Désir de "vengeance"Une Française jugée pour avoir organisé le meurtre de son époux

RTL Infos avec AFP
Le procès d'une femme accusée d'avoir assassiné son mari mi-2021 en plein divorce, avec l'aide de trois hommes dont un amant, s'ouvre vendredi à Beauvais devant la Cour d'assises de l'Oise.
© ROBERT SCHLESINGER / picture alliance / dpa Picture-Alliance via AFP

Le 24 août 2021, Jean-Christophe Piel, un kinésithérapeute de 41 ans habitant à Breuil-le-Vert, avait été abattu d'une balle dans l'arrière de la tête alors qu'il taillait des roses devant chez lui.

Delphine Pinto, 48 ans, son épouse avec qui il était en instance de divorce, un amant de Mme Pinto et deux amis de ce dernier dont l'un pourrait avoir été missionné pour être le tireur, sont jugés jusqu'au 12 juin.

Ces quatre personnes sont soupçonnées d'avoir fomenté le meurtre de M. Piel, et d'avoir mis dans la confidence d'une partie des projets le fils adulte de Delphine Pinto, né d'une précédente union.

Une semaine avant sa mort, Jean-Christophe Piel avait bénéficié d'une ordonnance de non-lieu alors qu'il était accusé de violences sur sa femme dont il était séparé depuis plusieurs années, et d'agression sexuelle incestueuse sur l'une de leurs petites filles.
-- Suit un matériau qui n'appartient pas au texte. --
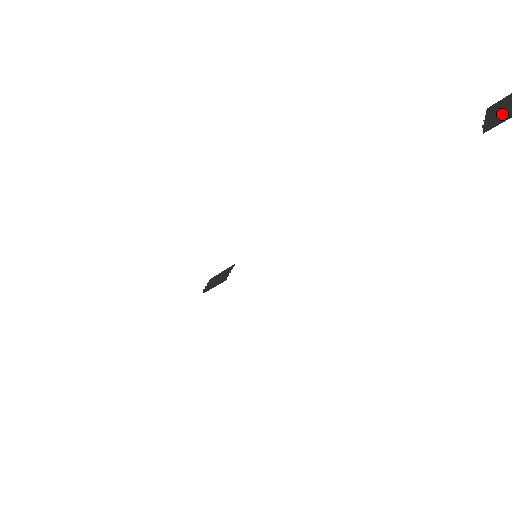
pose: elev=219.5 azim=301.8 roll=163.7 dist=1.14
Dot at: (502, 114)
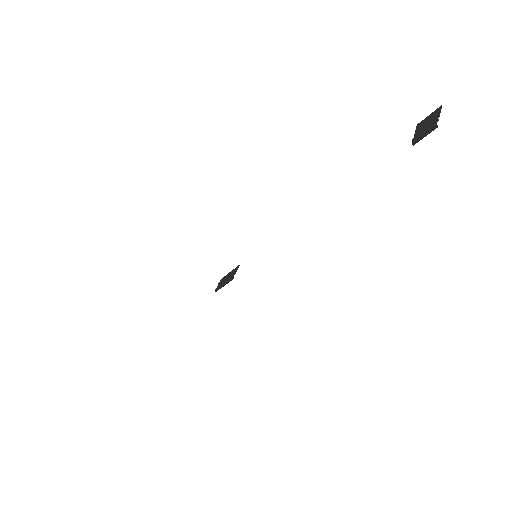
Dot at: (425, 130)
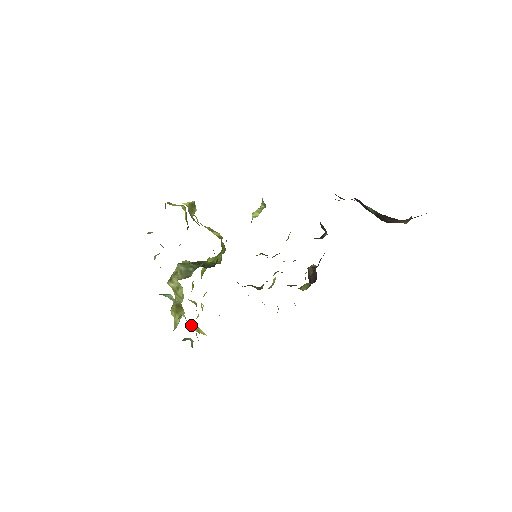
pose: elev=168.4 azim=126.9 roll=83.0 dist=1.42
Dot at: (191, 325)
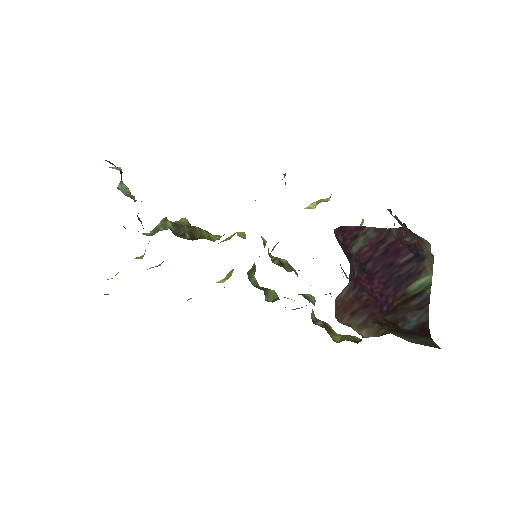
Dot at: occluded
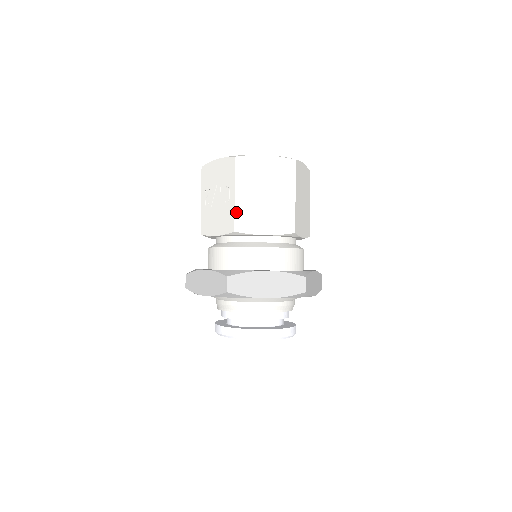
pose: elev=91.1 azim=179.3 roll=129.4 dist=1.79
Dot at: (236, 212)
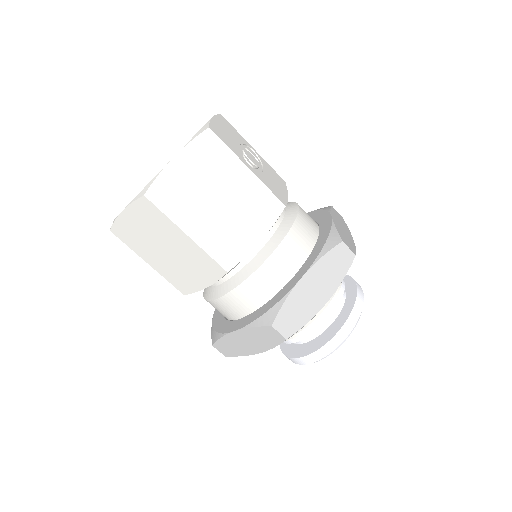
Dot at: (167, 279)
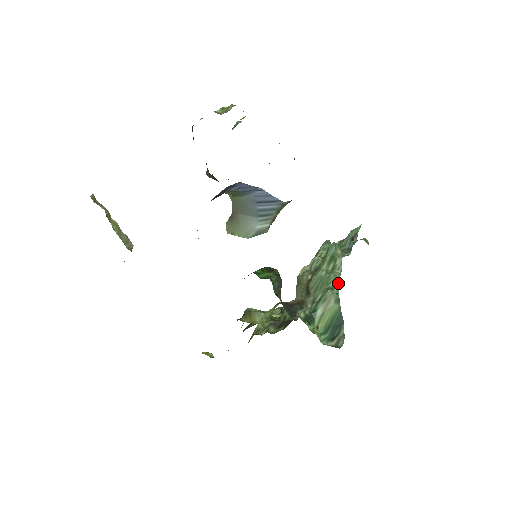
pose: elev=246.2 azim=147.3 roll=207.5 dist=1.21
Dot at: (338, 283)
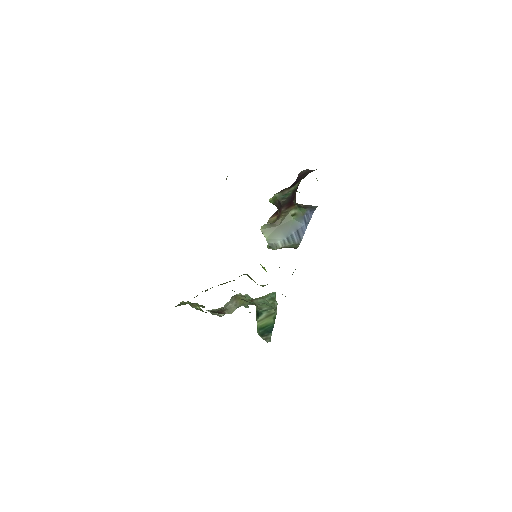
Dot at: occluded
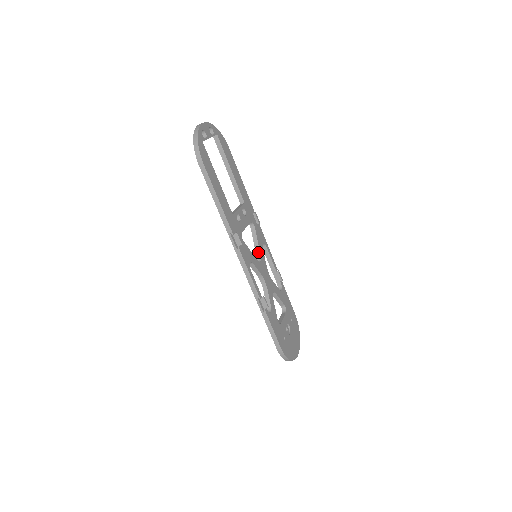
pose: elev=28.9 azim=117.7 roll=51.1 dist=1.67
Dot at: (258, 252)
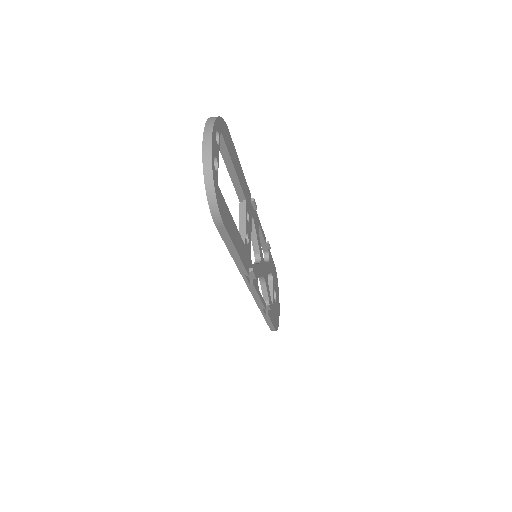
Dot at: (256, 247)
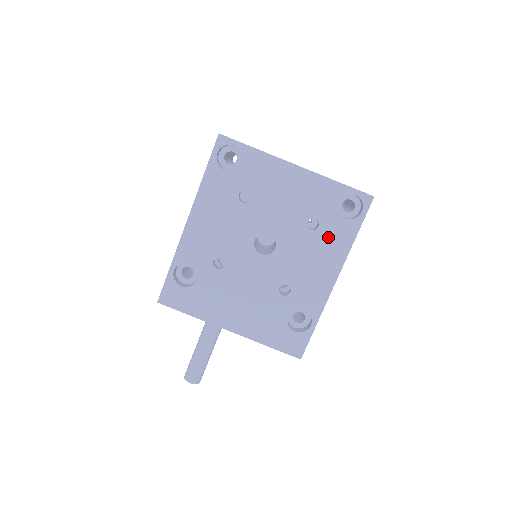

Il avait également été accusé de viols par deux enfants de son ancienne conjointe qu'il avait adoptés. Son décès a entraîné l'extinction de ces poursuites.

D'après les éléments de l'enquête consultés par l'AFP, le couple formé par M. Piel et Mme Pinto était "caractérisé par une asymétrie", Mme Pinto étant qualifiée de "manipulatrice et mythomane" tandis que M. Piel est décrit comme ayant été "soumis et sous emprise".

Lors de leurs auditions, la plupart des prévenus ont gardé le silence ou nié les accusations.

Mme Pinto, qui a "concédé" son désir de vengeance à l'égard de M. Piel, notamment pour "protéger" ses enfants, a néanmoins nié avoir voulu le tuer.

Me Arnaud Ledru, son avocat, a dit à l'AFP espérer "l'acquittement" de sa cliente, assurant "qu'un certain nombre d'investigations n'ont pas été faites" et que les enquêteurs se soient "arc-boutés sur un scénario". Il voit dans ce procès une "parfaite illustration de la défaillance de notre système judiciaire et du peu de moyens" dont il dispose.

Delphine Pinto avait déjà été condamnée pour des faits d'escroquerie et usurpation d'identité en 2011 et 2012. Elle s'était notamment fait passer pour une avocate et avait prétendu récolter des fonds pour l'opération inexistante de l'un de ses enfants.